Garde à vue pédagogique

mis en ligne le 18 février 2010
Franchement, qui n’a jamais rêvé, étant adolescent et sain d’esprit, d’échapper quelque temps aux parents et à l’école pour vivre une expérience unique ? Aussi n’a-t-on pas assez mis l’accent sur l’aspect positif de l’aventure vécue par cette collégienne retenue pendant neuf heures dans un commissariat parisien et délivrée ainsi – trop brièvement, hélas – de l’assommante routine familiale et scolaire.
Nous avions ici même salué en son temps l’heureuse initiative * républicaine consistant à inviter, une fois l’an, 577 élèves du secondaire à former un Parlement des enfants dans l’enceinte du Palais-Bourbon. En regrettant, toutefois, que cette utile formation citoyenne ne soit point complétée par une visite aux ANPE, bureaux d’aide sociale, soupes populaires et autres centres de détention où pullulent les victimes des décisions prises par les locataires permanents de l’Assemblée nationale.

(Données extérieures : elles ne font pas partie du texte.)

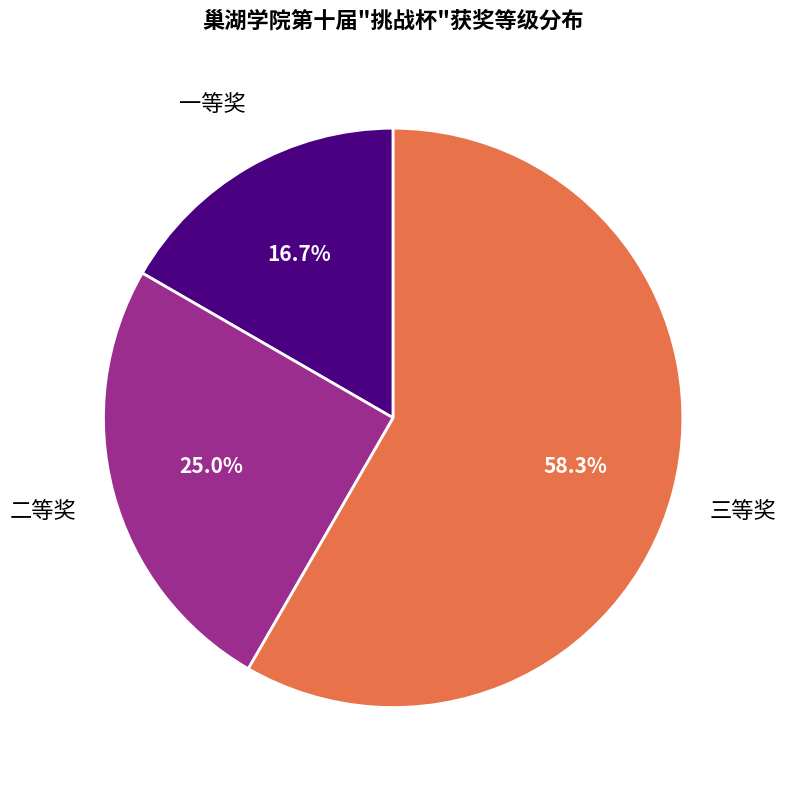

Is there a majority slice in this chart?

Yes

Dans notre hâte à honorer positivement cette démarche novatrice, nous avions omis d’encourager le passage, dans ce parcours hautement instructif, par le commissariat de police, cette noble institution où les droits de l’homme ont toujours trouvé refuge. Réjouissons-nous donc qu’il soit désormais acquis qu’on puisse faire découvrir à des gamins de 14 ans les joies d’une détention passagère, heureux complément vivant, « sur le terrain », de ces cours d’instruction civique trop souvent théoriques et soporifiques.
Certes, la question des violences parmi la jeunesse n’en sera pas réglée pour autant. Mais il ne sera pas dit que les libertaires demeureront encore une fois dans la critique stérile, sans jamais rien proposer. Un début de solution pourrait en effet voir le jour en installant les commissariats de demain dans l’enceinte même des établissements scolaires. Afin d’atténuer l’aspect apparemment brutal de cette mesure aux yeux de ceux qui s’émeuvent d’un rien, tout en mariant habilement l’éducatif et le répressif, il suffirait simplement de réfléchir à la dénomination future de ces établissements.
Vienne le temps où nos bambins sécurisés étudieront sagement au collège Charles-Pasqua et, à la première incartade, effectueront quelques heures d’une pédagogique garde à vue au commissariat Jacques-Prévert !

*. Voir Le Monde libertaire du 26 février 1998.